楼門は昭和15年竣功。設計は昭和期の代表的な神社建築家の角南隆。
楼門内
楼門から社殿にかけての主な建物は昭和15年に造替された。
左から祓殿、舞殿、拝殿。
舞殿は昭和15年竣功。設計は角南隆。
拝殿と本殿を祝詞舎で連いだ社殿は昭和15年竣功。設計は角南隆。左端(一番奥)の建物は何か未確認。
神饌所は昭和9年竣功。
祈祷殿・授与所は平成25年竣功。
東門は大正7年竣功の神門を移築したもの。設計は大江新太郎(戦前期の著名な建築家)。
境内社
江戸時代は当社の主体として境内に鎮座した3社殿(男体社、女体社、簸王子社)は現在、境内社となって現存する。
以下のほか、当社の摂末社の中で天満神社のみ、二ノ鳥居の南に鎮座する。
摂社天津神社の本殿は旧簸王子社本殿。1667年建立でさいたま市指定有形文化財。
簸王子社は明治15年に祭神大己貴命が男体社に合祀されるまで、当社を構成する3本殿の1つであった。
末社六社は山祇神社・石上神社・愛宕神社・雷神社・住吉神社・神明神社の合殿。
摂社門客人(もんきゃくじん)神社は江戸時代は荒脛巾(あらはばき)神社と称した。本殿は旧男体社本殿で1667年建立。さいたま市指定有形文化財。

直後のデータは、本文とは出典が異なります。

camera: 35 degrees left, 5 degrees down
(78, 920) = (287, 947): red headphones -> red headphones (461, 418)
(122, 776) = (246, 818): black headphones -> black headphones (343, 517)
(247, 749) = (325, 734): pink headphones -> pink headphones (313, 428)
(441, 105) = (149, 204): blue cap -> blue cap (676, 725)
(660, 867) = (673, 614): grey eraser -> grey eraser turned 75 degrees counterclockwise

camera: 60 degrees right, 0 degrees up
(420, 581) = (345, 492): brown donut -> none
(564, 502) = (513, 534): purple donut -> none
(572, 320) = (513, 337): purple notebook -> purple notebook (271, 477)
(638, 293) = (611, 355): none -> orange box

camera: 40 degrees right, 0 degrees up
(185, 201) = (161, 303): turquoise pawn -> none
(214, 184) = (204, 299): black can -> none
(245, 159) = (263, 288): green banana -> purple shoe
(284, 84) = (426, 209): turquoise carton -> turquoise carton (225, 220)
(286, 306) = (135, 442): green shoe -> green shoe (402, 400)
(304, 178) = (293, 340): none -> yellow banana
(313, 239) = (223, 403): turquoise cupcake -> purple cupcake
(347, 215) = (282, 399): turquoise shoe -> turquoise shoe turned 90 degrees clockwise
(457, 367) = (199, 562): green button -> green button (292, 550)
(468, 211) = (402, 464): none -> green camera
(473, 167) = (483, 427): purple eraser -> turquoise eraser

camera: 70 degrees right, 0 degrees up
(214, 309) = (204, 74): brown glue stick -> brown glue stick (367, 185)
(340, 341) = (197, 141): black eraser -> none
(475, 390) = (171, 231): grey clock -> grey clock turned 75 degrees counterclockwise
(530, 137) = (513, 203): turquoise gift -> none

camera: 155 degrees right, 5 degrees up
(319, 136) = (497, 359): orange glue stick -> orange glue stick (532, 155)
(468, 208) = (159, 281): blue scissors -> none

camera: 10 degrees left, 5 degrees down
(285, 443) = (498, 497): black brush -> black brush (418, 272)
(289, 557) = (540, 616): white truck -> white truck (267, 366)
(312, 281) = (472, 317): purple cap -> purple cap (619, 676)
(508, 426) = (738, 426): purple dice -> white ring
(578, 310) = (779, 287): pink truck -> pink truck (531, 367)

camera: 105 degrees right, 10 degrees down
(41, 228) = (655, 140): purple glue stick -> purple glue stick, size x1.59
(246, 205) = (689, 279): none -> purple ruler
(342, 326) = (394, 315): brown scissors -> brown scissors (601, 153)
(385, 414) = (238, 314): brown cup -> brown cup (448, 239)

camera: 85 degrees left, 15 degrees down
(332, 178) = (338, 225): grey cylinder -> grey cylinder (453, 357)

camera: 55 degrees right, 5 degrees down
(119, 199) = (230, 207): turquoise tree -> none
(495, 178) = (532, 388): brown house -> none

男体社は明治15年まで須佐之男命を祀り、当社を構成する3本殿の1つであったが、同年に他2社が合祀され唯一の本社本殿となった(後に門客人神社の社殿に)。
末社御嶽神社の本殿は旧女体社。1667年建立でさいたま市指定有形文化財。
女体社は明治15年に祭神稲田姫命が男体社に合祀されるまで、当社を構成する3本殿の1つであった。
摂社宗像神社は神池の島に鎮座する。社殿は明治23年建立。
神池はかつては見沼の一部であった。
末社稲荷神社の本殿覆屋は、鳥居群で屋根を支える特異な構造。
その他
蛇の池は湧き水で、神池や見沼の水源の一つ。当社は最初はここに鎮座したとも伝える。禁足地だったのを近年整備公開。
当社への最寄り駅は東武野田線の北大宮駅で、徒歩7分の距離となる(大宮駅から表参道経由だと18分)。この西参道の鳥居は当社の境内からは少し離れた位置に立つ [地図] 。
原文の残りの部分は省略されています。